• [Task statement]: Write the entries again exactly, with no line missing.

Collected data entries:
- - -

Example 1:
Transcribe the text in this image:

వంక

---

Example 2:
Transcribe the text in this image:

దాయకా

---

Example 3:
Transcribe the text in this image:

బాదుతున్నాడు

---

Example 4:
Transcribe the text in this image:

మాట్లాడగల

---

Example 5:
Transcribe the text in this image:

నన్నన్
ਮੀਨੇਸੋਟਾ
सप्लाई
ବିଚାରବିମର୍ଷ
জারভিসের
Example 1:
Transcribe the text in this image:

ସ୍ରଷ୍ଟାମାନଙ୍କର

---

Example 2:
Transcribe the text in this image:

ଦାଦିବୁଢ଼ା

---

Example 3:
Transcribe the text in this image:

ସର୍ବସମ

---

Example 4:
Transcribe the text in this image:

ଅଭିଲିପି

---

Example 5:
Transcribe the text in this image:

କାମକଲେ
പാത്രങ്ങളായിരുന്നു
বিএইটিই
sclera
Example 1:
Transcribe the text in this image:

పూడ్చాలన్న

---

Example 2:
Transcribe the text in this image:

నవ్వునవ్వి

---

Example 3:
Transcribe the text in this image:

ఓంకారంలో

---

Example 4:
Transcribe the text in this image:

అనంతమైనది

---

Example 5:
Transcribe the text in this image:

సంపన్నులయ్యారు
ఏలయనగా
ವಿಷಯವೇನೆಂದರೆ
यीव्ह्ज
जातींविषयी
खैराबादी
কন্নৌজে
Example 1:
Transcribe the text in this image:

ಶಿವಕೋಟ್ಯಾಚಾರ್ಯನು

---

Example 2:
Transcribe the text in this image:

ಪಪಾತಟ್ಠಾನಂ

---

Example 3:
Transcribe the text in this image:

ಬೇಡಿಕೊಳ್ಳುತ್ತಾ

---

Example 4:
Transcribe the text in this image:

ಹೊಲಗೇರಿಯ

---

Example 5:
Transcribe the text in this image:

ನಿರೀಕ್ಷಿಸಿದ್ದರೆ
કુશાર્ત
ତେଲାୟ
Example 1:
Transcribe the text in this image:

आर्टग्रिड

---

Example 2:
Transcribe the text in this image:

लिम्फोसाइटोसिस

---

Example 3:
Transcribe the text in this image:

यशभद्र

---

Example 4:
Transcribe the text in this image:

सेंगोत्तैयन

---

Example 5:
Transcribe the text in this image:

- - -

• [Output for this exercise]:
Example 1:
Transcribe the text in this image:

వంక

---

Example 2:
Transcribe the text in this image:

దాయకా

---

Example 3:
Transcribe the text in this image:

బాదుతున్నాడు

---

Example 4:
Transcribe the text in this image:

మాట్లాడగల

---

Example 5:
Transcribe the text in this image:

నన్నన్
ਮੀਨੇਸੋਟਾ
सप्लाई
ବିଚାରବିମର୍ଷ
জারভিসের
Example 1:
Transcribe the text in this image:

ସ୍ରଷ୍ଟାମାନଙ୍କର

---

Example 2:
Transcribe the text in this image:

ଦାଦିବୁଢ଼ା

---

Example 3:
Transcribe the text in this image:

ସର୍ବସମ

---

Example 4:
Transcribe the text in this image:

ଅଭିଲିପି

---

Example 5:
Transcribe the text in this image:

କାମକଲେ
പാത്രങ്ങളായിരുന്നു
বিএইটিই
sclera
Example 1:
Transcribe the text in this image:

పూడ్చాలన్న

---

Example 2:
Transcribe the text in this image:

నవ్వునవ్వి

---

Example 3:
Transcribe the text in this image:

ఓంకారంలో

---

Example 4:
Transcribe the text in this image:

అనంతమైనది

---

Example 5:
Transcribe the text in this image:

సంపన్నులయ్యారు
ఏలయనగా
ವಿಷಯವೇನೆಂದರೆ
यीव्ह्ज
जातींविषयी
खैराबादी
কন্নৌজে
Example 1:
Transcribe the text in this image:

ಶಿವಕೋಟ್ಯಾಚಾರ್ಯನು

---

Example 2:
Transcribe the text in this image:

ಪಪಾತಟ್ಠಾನಂ

---

Example 3:
Transcribe the text in this image:

ಬೇಡಿಕೊಳ್ಳುತ್ತಾ

---

Example 4:
Transcribe the text in this image:

ಹೊಲಗೇರಿಯ

---

Example 5:
Transcribe the text in this image:

ನಿರೀಕ್ಷಿಸಿದ್ದರೆ
કુશાર્ત
ତେଲାୟ
Example 1:
Transcribe the text in this image:

आर्टग्रिड

---

Example 2:
Transcribe the text in this image:

लिम्फोसाइटोसिस

---

Example 3:
Transcribe the text in this image:

यशभद्र

---

Example 4:
Transcribe the text in this image:

सेंगोत्तैयन

---

Example 5:
Transcribe the text in this image:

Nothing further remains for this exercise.